The real situation is of course more complicated. Consider the cracked material specimen in Figure 4. In the immediately vicinity of the crack the material does not behave in a linear elastic fashion and thus the large stresses predicted by LEFM and the above equation are not realized. In a metal, plastic yeilding occurs to relieve and redistribute the stress. In other materials, such as polymers or ceramics, different types of deformation, such as crazing or micro-cracking, may occur. For plastics, the material is usually so brittle that stress concentration within the specimen will result in rippling. The above equation is also unrealistic far from the crack where the shape of the specimen and the loading conditions determine the stress field. In between these regions, however, is a region where the crack dominates the stress field and the material deforms elastically. This is called the region of K dominance. Equation (1) is valid in this region.

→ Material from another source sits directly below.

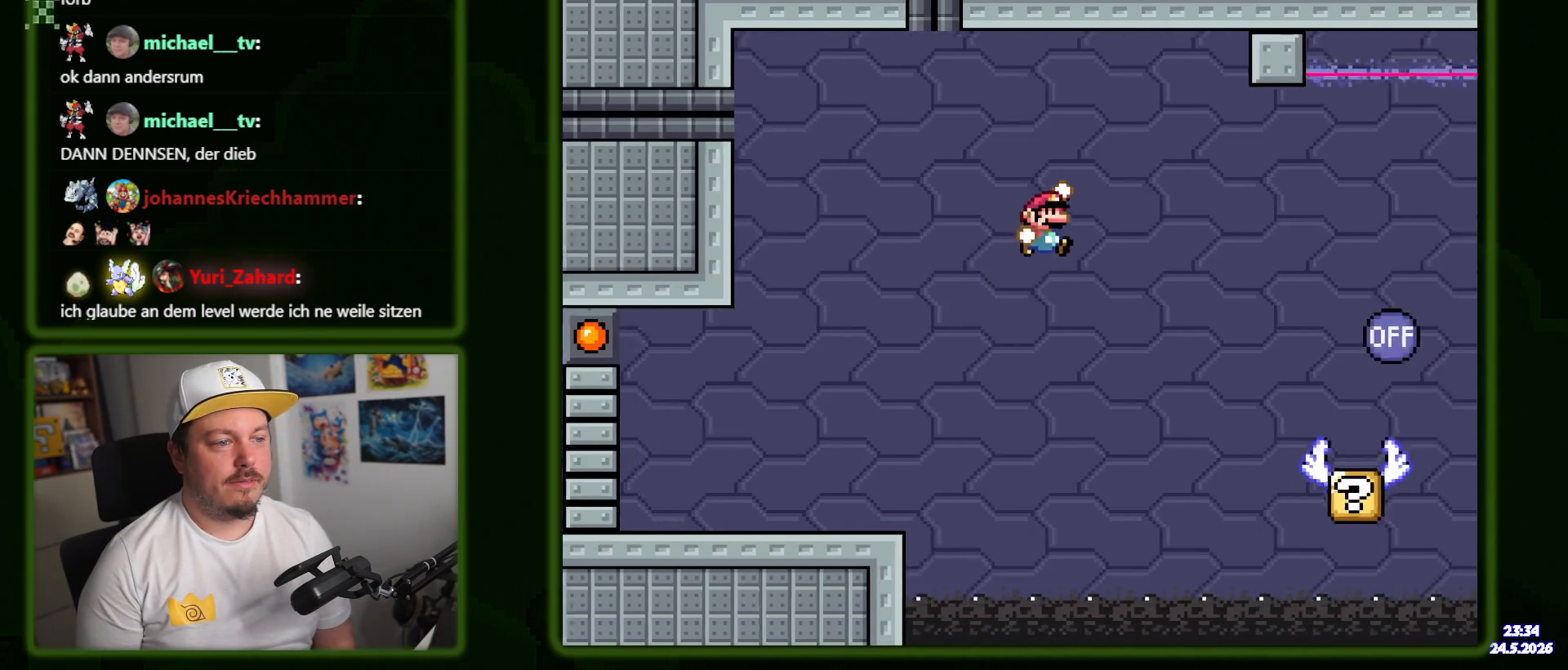
{"buttons": ["B", "Y", "DPAD_RIGHT"], "events": [[34, "B", "up"], [500, "B", "down"]]}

Figure 4. Finite cracked sample subjected to point load

Fracture and fracture toughness
Suppose the load on the specimen is increased until it breaks, i.e. fracture. The resistance to this fracture may be characterized by the stress intensity at fracture, KIC, called the fracture toughness. A KIC value represents a lower limiting value of the material's fracture toughness. This value is used to estimate the relation between failure stress and defect size for a material in service where conditions of high tensile loading would be expected.


2. Objective and Approach

This experiment will involve the mechanical characterization of mock energetic composites. XTX (Extex) 8003/8004 are Class A explosives consisting of 80 wt% PETN or RDX coated with Sylgard 182 or Sylgard 184, a silicone rubber binder[7]. For obvious safety reasons, granulated sugar crystals will be used in place of actual crystals. Sylgard 184 PDMS was selected as a binder due to having faster curing time than Sylgard 182 but same chemistry. In order to obtain experimental investigation to assess the effect of mock crystal weight concentration on the mechanical properties of mock energetic composites under quasi-static and low velocity impact loading, 144 mock energetic composites with particulate weight concentrations ranging from 10 to 90% have been fabricated. 16 neat Sylgard 184 composites were also fabricated to provide a baseline measurement from which to assess the effect of mock crystal weight concentration on the mechanical properties. Each lab team has been assigned to test specific particulate weight concentration embedded into Sylgard 184 PDMS. Four specimens with a specific particulate wt% each for tensile, compression, compact tension and low velocity Charpy impact testing will be distributed to each team. In order to compare the results of mechanical testing and to ensure the consistency of the experiments, 4 teams are assigned to conduct the same particulate weight concentration. Therefore, 40 specimens will be tested each for tension, compression, compact tension and low velocity impact testing with a total 160 specimens in accordance with ASTM D638, ASTM D695, ASTM D5045 and ASTM D6110.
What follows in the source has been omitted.